Oto numer DTPzine bez kantów. Tutaj wszystko toczy się gładko. Na okrągło. Numer składany i łamany według wszystkich reguł składu i łamania publikacji.
Co prawda, ze względu na ilość stron i sposób łamania DTPzine może być zaliczany do akcydensów, ale można go także uznać za broszurę. Jest on także drukiem luźnym. To zależy od tego czy weźmiemy pod uwagę klasyfikację wydawniczą czy poligraficzną. W każdym razie łamanie to nie jest prosta sprawa. Łamanie kołem publikacji, pełne bólu i łez w [Poster]. Trzeba tam uważać by nie dać się złamać. A o tym, czym jest faktycznie łamanie, łam, skład, szpalta i kolumna w [Graphic]. Dzięki temu łamanie publikacji może nie będzie aż tak straszne. Ba, może będzie nawet na wesoło, jeśli uraczymy się… ponczem. Ho, ho!
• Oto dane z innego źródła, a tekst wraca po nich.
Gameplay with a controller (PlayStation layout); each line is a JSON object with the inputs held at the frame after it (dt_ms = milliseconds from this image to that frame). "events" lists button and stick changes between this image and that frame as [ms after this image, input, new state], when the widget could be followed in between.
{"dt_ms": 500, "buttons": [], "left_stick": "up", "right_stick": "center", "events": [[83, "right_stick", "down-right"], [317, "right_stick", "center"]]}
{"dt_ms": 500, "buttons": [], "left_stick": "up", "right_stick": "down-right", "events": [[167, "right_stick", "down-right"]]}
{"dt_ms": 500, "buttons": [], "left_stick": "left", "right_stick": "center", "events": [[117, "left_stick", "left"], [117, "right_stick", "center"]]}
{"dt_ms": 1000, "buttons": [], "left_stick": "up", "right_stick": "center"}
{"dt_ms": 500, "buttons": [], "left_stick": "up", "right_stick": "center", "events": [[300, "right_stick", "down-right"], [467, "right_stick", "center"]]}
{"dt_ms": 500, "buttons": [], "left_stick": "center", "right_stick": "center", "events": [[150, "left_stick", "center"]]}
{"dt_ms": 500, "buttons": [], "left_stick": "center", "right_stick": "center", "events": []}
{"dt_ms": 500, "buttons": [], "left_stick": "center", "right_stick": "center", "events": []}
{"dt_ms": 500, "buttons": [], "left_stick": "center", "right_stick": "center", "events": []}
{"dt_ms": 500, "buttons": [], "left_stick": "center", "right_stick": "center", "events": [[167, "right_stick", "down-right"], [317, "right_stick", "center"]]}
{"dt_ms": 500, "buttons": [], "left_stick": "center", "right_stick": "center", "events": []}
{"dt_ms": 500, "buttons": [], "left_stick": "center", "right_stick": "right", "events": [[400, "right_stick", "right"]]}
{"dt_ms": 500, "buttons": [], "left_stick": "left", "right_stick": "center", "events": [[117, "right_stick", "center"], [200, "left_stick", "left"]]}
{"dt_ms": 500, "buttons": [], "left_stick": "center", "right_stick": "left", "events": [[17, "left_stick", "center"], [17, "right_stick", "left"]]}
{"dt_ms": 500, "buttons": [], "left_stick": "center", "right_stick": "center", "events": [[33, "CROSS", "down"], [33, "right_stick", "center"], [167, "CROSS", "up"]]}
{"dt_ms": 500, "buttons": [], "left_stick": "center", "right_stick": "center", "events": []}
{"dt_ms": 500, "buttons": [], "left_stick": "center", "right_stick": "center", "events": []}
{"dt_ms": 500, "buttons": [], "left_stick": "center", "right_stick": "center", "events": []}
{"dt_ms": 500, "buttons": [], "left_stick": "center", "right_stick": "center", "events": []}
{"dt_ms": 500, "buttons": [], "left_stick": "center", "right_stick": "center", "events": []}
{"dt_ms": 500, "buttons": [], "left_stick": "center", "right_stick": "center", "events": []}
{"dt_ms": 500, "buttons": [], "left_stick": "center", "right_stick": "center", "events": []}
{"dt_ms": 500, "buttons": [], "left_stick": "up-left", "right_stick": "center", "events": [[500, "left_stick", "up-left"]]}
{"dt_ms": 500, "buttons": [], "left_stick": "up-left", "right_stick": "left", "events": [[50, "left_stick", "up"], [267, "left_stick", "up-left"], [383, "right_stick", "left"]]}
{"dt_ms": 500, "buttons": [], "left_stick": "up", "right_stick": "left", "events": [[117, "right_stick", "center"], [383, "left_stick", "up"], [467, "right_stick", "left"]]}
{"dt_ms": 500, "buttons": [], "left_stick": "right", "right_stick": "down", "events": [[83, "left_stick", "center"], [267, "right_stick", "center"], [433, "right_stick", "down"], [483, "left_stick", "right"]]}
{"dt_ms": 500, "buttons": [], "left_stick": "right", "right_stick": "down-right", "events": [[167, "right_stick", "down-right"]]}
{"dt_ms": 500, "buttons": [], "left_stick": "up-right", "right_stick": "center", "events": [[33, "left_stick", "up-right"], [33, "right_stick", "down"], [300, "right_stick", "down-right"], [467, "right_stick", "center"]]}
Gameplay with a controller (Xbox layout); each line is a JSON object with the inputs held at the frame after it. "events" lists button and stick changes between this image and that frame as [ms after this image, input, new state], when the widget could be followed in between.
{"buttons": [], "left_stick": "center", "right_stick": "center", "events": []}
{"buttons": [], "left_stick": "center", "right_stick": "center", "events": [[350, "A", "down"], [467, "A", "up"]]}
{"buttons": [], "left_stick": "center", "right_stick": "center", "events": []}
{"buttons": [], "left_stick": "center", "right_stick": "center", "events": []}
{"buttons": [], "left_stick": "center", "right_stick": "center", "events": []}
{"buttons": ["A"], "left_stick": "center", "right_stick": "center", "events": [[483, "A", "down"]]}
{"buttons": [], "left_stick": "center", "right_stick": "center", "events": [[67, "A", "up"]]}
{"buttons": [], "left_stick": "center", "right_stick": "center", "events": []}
W [Music] o płycie, która nie dosyć, że sama jest okrągła, to jeszcze ma okrągłą okładkę. Same rockowe hity na okrągło. Wszystko gładko się toczy także w [Book]. Dwa kółka, podróż i wielka przygoda. Ale, ale… czy tutaj faktycznie wszystko jest bez kantów? DTPzine tym razem na okrągło i z dreszczykiem łamania kołem. Przecież życie tak naprawdę polega na tym, by nie dać się złamać. O!
Dostępny w 304 oraz w Kongregacji ds. Ksiąg i Wolnych Umysłów.